THE number of dairy farms in Oxfordshire has fallen dramatically since 2002, new figures show.

Data from research body DairyCo shows that in 2002 there were 114 registered dairy farms in the county – but there are now just 46.

The group puts the fall down to wet weather and the economy.

Dairy farmer John Hook, 62, has been in the industry for more than 50 years and runs Cote Lodge Farm, near Bampton, with his son.

He said: “They say there are 46 dairy farms in Oxfordshire, but it feels more like 20.

“This year we have had a lot of flooding. It ruins all the grass.

“Unless they do something about the flooding, it will be the demise of dairy farms in this area.

“We get floods every year because not enough maintenance is done. Someone has to get it sorted.”

Amanda Ball of DairyCo said wet weather has reduced milk production in the county.

She said: “In 2012 and 2013, farmers experienced the negative impacts of extreme wet weather on grass growth and crop production.


Oxford Mail: Farmer John Hook with flooded fields at Cote, near Bampton

John Hook at Cote Lodge Farm

“The subsequent issues then had a bearing on milk production costs and milk yields. This contributed to a drop in confidence and reduced their ability to fund investment.”

Farmers have also had to contend with low milk prices and rising costs, said National Farmers Union spokeswoman Isobel Bretherton.

“It is down to appalling prices milk processors have given the farmers and the middle-men who have taken a cut,” she said.

“The problem is being rectified in a lot of cases. Many farmers have got themselves better contracts with their producers.

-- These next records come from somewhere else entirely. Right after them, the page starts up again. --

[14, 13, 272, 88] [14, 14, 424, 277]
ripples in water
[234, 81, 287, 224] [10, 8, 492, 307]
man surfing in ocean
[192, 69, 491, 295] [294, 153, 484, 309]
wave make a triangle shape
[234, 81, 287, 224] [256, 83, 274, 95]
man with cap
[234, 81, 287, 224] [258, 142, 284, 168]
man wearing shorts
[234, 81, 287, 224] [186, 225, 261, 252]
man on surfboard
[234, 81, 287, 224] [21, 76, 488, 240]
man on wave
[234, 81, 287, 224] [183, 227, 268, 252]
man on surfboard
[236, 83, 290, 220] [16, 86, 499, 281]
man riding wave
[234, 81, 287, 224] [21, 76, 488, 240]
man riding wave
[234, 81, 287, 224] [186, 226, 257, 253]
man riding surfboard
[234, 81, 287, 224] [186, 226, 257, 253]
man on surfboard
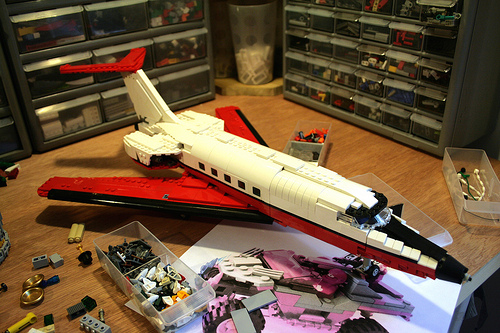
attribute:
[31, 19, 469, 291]
plane — air, red, lego, black, white, toy, area, section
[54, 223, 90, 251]
piece — lego, gray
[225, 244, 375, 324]
vehicle — pink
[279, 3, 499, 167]
box — gray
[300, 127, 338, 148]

“Things reached a critical point in 2012. You can’t keep animals at a loss. In the end a lot of dairy farmers just left in despair.”

John Malins, 65, owns Wharf Farm, Souldern, and Hawkwell Farm, Bicester.

He said: “The milk price is improving but is not yet in line with rising costs elsewhere.

“If your farm is flooded and your grass underwater, it can be very serious. You have to find a place to put your cattle where they are safe and dry. If you don’t have spare buildings to put them in, you are in trouble.”